The UN Sustainable Development Goals

The United Nations Agenda for Sustainable Development constitutes a highly ambitious effort of the international community to formulate goals for sustainable development and to implement them globally. Adopted by all 193 UN member states on 25 September 2015 in New York, the Agenda represents “a plan of action for people, planet and prosperity.“ It aims “to free the human race from the tyranny of poverty and want and to heal and secure our planet.“ In order to achieve this goal, the Agenda’s ambitious claim is to “transform[…] our world“, as reflected by seventeen Sustainable Development Goals (SDGs). Each goal is accompanied by a set of targets and respective indicators for measuring its progress. This requires collection of comprehensive quantities of data in all relevant fields – through a process which the UN has labelled as “data revolution“.

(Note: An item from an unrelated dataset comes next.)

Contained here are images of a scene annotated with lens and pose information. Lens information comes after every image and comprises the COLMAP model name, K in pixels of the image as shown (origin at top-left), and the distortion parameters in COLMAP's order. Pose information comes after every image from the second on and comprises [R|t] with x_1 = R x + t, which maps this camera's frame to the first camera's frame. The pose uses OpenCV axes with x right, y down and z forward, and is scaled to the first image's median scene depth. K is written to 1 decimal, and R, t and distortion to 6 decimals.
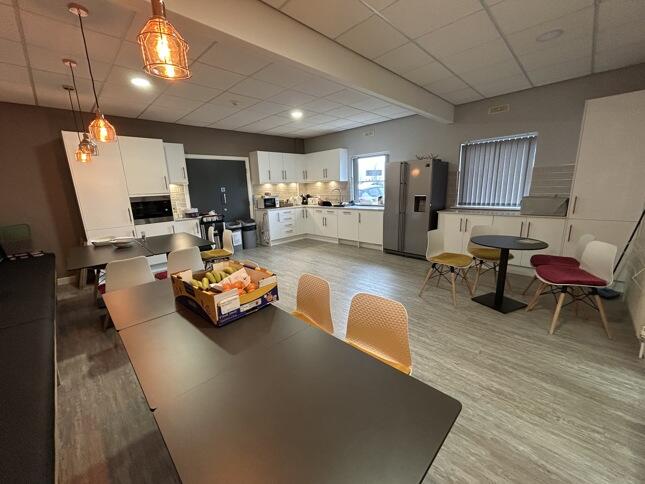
lens RADIAL K [[259.5, 0, 321.3], [0, 259.5, 243.8], [0, 0, 1]] dist [0.001080, -0.000918]
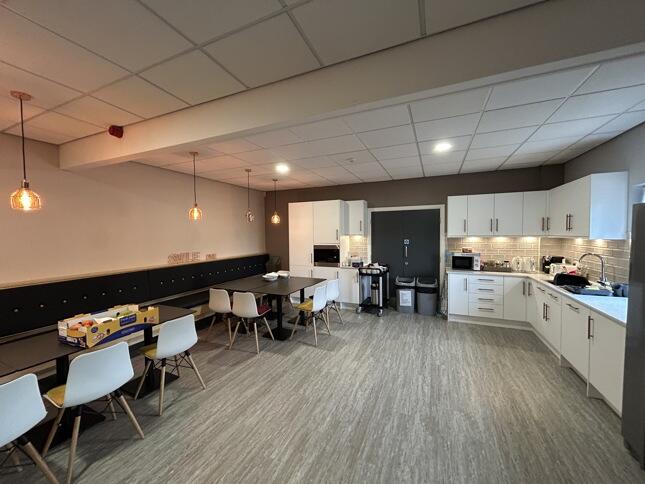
lens RADIAL K [[259.5, 0, 321.7], [0, 259.5, 241.2], [0, 0, 1]] dist [0.001080, -0.000918]
pose [[0.363210, 0.061742, -0.929659, 0.346452], [-0.209642, 0.977631, -0.016977, -0.126088], [0.907815, 0.201062, 0.368029, 0.372282]]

Indicators of sustainability: “Governing by numbers“

The SDGs refer back to the Millennium Development Goals (MDGs)    adopted in 2000 while going beyond them in several ways. They address all states equally, put an emphasis on sustainability in many fields of action and promote the use of indicators as their most important tool. The establishment of social and political priorities (goals), time-bound, quantifiable outcomes as yardsticks for the actual performance (targets), and measuring instruments to monitor progress (indicators) represents a major advancement. Rather than just being used to formulate desirable outcomes, goal-setting and quantification have themselves become essential tools of implementation. These techniques are hence elevated from mere processes of elaboration towards the decisive methodology. This turn towards goal-setting as predominant governance technique comes with a number of expectations: Changing qualitative goal imaginations to quantifiable units serves to guarantee accountability and transparency. Into the bargain, there is a suggestion that numeric verifiability will raise their enforceability (“governing by numbers“). Within politics and society, indicators are expected to be central tools to effectuate necessary transformation. Up to this date there is, however, no sufficient evidence that indicators, their respective data bases, and effective solutions of conflicts at the local level are actually linked to each other.

India and beyond

The increasing severity of the Indian water crisis (40 per cent of Indian households are expected to be without access to drinking water in 2030) is contrasted by strong environmental justice movements with a long-standing tradition, an innovative environmental judiciary (the National Green Tribunal (NGT)   ), and the National Institution for Reforming India (NITI Aayog   ), which is entrusted with the implementation of the SDGs. All of that makes this South-Asian country a suitable place for our investigations. This is further emphasized by both the leading role India played in formulating the SDGs and by its geopolitical position as such. Demographical research estimates that in 2025 India will have bypassed China as the most highly populated country in the world. It is therefore unconceivable that the SDGs will be attained globally without being successful in India. We intend to expand our research by comparing India to other countries, e.g. Australia that established an independent environmental judiciary as early as 1980 and whose Land and Environment Court of New South Wales has been acknowledged as one of best-organized environment courts in the world. In addition, we plan to include New Zealand with its innovative Environmental Court that facilitates a pronounced and far-reaching environmental jurisprudence.